Note: To view Figure 1, please click the following link:


The preliminary economic assessment presented in the PEA indicates an underground gold mining operation at Red Mountain may be viable. It is recommended that the Project be advanced towards a pre-feasibility or feasibility level study.

A feasibility level study is recommended at an estimated cost of $6,477,000. The recommended work is comprised of a diamond drilling program with a budgeted cost of $4.2M and engineering and environmental studies at a cost of $2.3M.

Diamond drilling is required to bring the current Inferred Mineral Resource into the Measured and Indicated Mineral Resource categories. Detailed metallurgical testwork is required to verify the assumptions and designs presented in the PEA and advanced fieldwork and engineering is required for road design, electrical transmission lines, foundations, tailings facilities, and structures.

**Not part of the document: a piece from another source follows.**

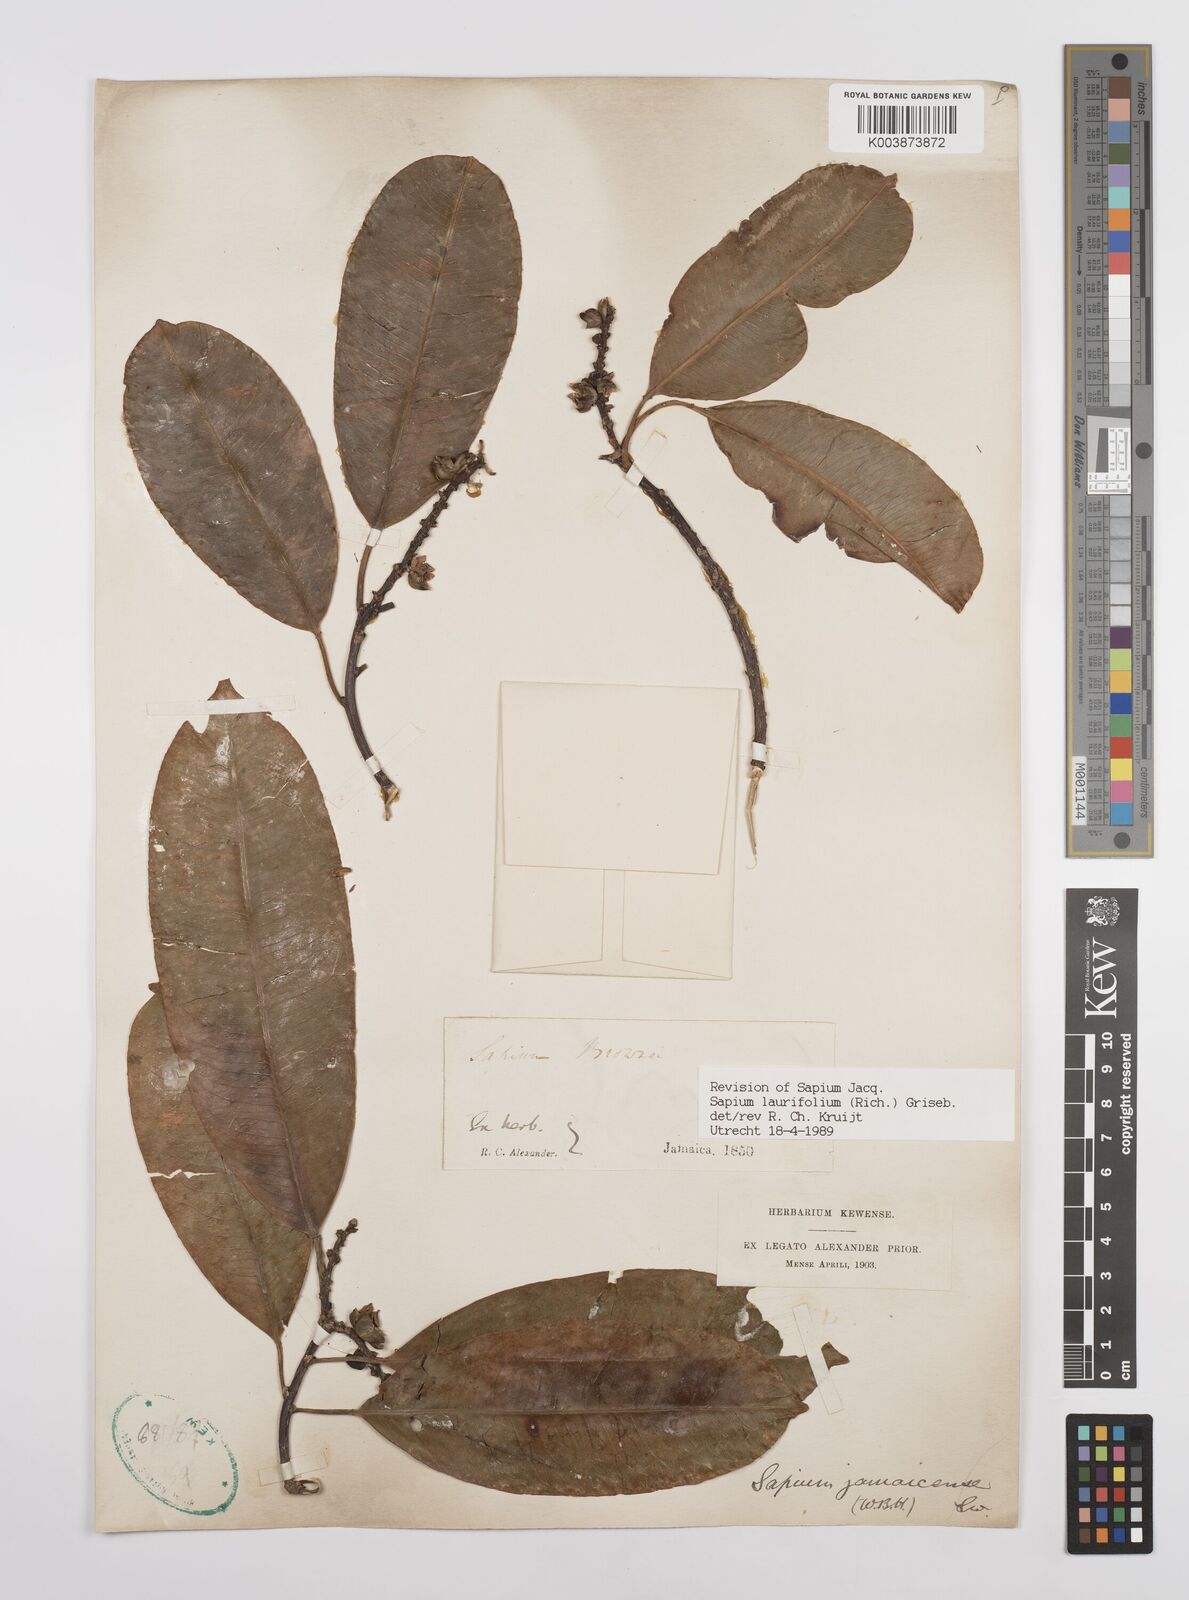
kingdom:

Mr. Robert Baldwin, P.Eng is the qualified person who reviewed and approved the contents of this news release. The NI43-101 Technical Report & Preliminary Economic Assessment on the Red Mountain Gold Property dated June 14th 2012 has been posted on SEDAR and will be available on the Company's website.

The Company is a junior mining resource exploration company focused on exploring for and developing economically viable mineral resources. The Company's mineral properties are located in British Columbia. For more information, please refer to the Company's website at


Benjamin W. Mossman, P.Eng, President, Director, & Chief Executive Officer

This press release contains forward-looking statements. All statements, other than statements of historical fact, constitute "forward-looking statements" and include any information that addresses activities, events or developments that the Company believes, expects or anticipates will or may occur in the future including the Company's strategy, plans or future financial or operating performance and other statements that express management's expectations or estimates of future performance.

Forward-looking statements are generally identifiable by the use of the words "may", "will", "should", "continue", "expect", "anticipate", "estimate", "believe", "intend", "plan" or "project" or the negative of these words or other variations on these words or comparable terminology. These statements, however, are subject to known and unknown risks, uncertainties and other factors that may cause the actual results, level of activity, performance or achievements of the Company to be materially different from those expressed, implied by or projected in the forward-looking information or statements. Important factors that could cause actual results to differ from these forward-looking statements include but are not limited to: risks related to the exploration and potential development of the Company's project, the actual results of current exploration activities, conclusions of economic evaluations, changes in project parameters as plans continue to be refined, future prices of gold, as well as those factors discussed in the sections relating to risk factors of the Company prospectus dated September 30, 2011 filed on SEDAR.

There can be no assurance that any forward-looking statements will prove to be accurate, as actual results and future events could differ materially from those anticipated in such statements. Accordingly, the reader should not place any undue reliance on forward-looking information or statements. Except as required by law, the Company does not intend to revise or update these forward-looking statements after the date of this document or to revise them to reflect the occurrence of future unanticipated events.

The TSX Venture Exchange has not reviewed and does not accept responsibility for the accuracy or adequacy of this release. Neither the TSX Venture Exchange nor its Regulation Service Provider (as that term is defined in the policies of the TSX Venture Exchange) accepts responsibility for the adequacy or accuracy of this release.